**Exercise description**
Pick out every line in the material below that contains the string "vašeho", and copy each such line in full. Treat uppercase and lowercase as distinct.

Collected data:

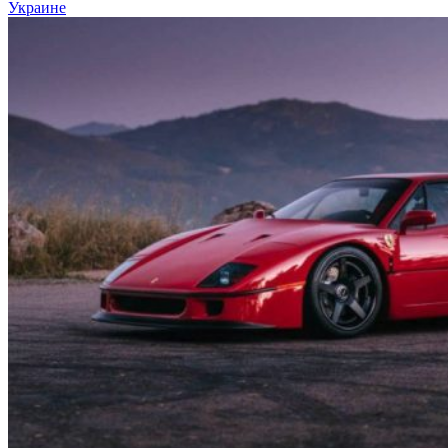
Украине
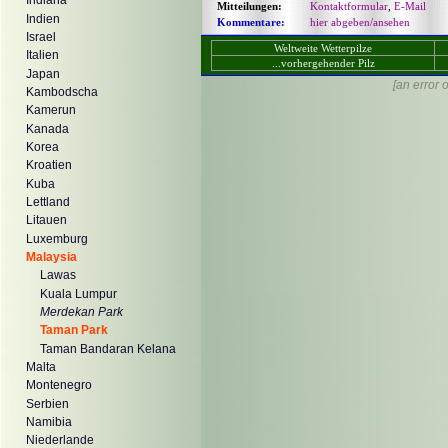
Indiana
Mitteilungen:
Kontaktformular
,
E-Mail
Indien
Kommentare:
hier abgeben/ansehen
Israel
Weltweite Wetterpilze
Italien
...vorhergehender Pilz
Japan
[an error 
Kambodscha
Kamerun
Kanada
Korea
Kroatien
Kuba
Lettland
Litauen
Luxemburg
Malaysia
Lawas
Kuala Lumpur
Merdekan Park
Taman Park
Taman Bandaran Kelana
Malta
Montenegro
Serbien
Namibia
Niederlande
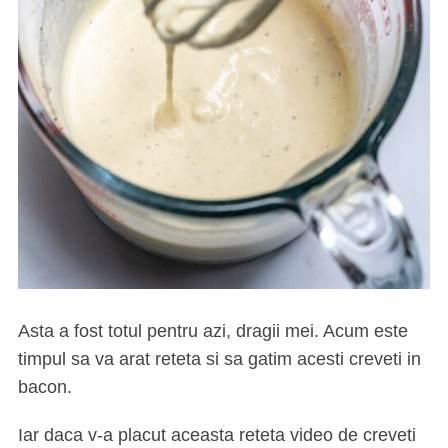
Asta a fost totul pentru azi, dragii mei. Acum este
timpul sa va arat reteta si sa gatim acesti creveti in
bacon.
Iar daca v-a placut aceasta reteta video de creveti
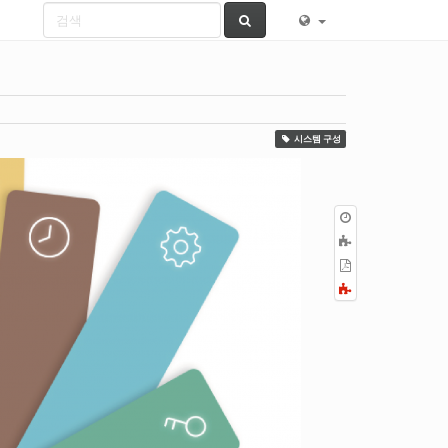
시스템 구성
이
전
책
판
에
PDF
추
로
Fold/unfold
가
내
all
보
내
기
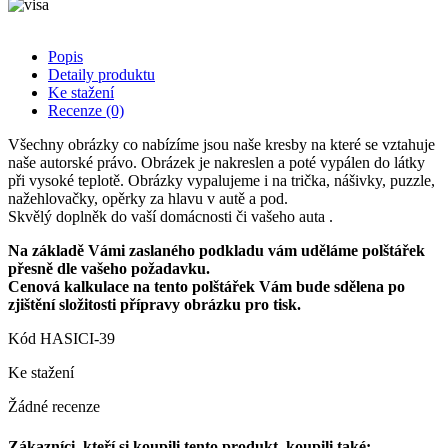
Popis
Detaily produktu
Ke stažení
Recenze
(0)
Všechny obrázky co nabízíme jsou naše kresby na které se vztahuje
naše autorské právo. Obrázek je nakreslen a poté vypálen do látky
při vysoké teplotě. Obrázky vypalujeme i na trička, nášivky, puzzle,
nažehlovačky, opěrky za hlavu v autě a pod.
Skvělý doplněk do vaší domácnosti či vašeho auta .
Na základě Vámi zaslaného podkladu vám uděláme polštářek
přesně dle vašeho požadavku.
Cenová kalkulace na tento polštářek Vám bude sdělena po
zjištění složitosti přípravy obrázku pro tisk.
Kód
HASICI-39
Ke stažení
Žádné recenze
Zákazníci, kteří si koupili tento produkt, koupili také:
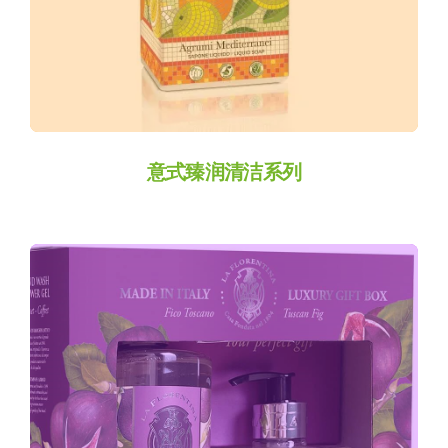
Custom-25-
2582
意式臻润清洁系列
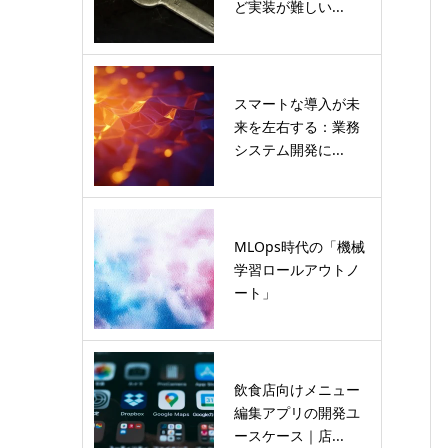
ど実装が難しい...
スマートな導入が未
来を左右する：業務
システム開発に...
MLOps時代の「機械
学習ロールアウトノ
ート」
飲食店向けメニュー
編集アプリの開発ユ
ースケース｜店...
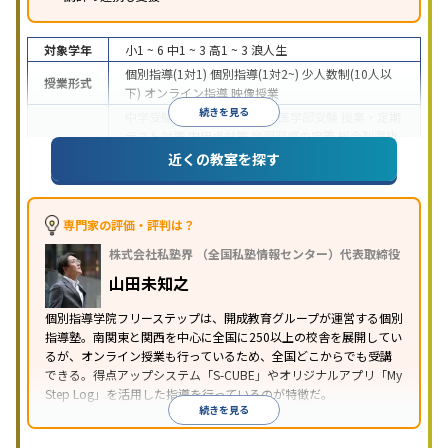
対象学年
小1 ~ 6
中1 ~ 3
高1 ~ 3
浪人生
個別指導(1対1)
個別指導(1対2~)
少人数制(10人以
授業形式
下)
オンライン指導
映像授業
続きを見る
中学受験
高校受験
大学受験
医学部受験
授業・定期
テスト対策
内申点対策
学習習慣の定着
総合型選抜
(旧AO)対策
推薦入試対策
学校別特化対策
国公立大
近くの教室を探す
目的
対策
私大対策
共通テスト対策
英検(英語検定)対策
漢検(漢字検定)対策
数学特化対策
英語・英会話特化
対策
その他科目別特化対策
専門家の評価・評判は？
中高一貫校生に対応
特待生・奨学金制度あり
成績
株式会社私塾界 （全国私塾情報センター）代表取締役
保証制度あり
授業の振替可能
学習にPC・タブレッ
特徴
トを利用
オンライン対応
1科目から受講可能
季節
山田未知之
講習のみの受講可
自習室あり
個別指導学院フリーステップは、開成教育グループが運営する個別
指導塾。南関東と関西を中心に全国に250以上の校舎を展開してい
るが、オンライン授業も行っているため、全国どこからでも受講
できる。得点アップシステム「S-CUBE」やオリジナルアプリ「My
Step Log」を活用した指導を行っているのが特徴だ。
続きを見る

**Result for this exercise**
Skvělý doplněk do vaší domácnosti či vašeho auta .
přesně dle vašeho požadavku.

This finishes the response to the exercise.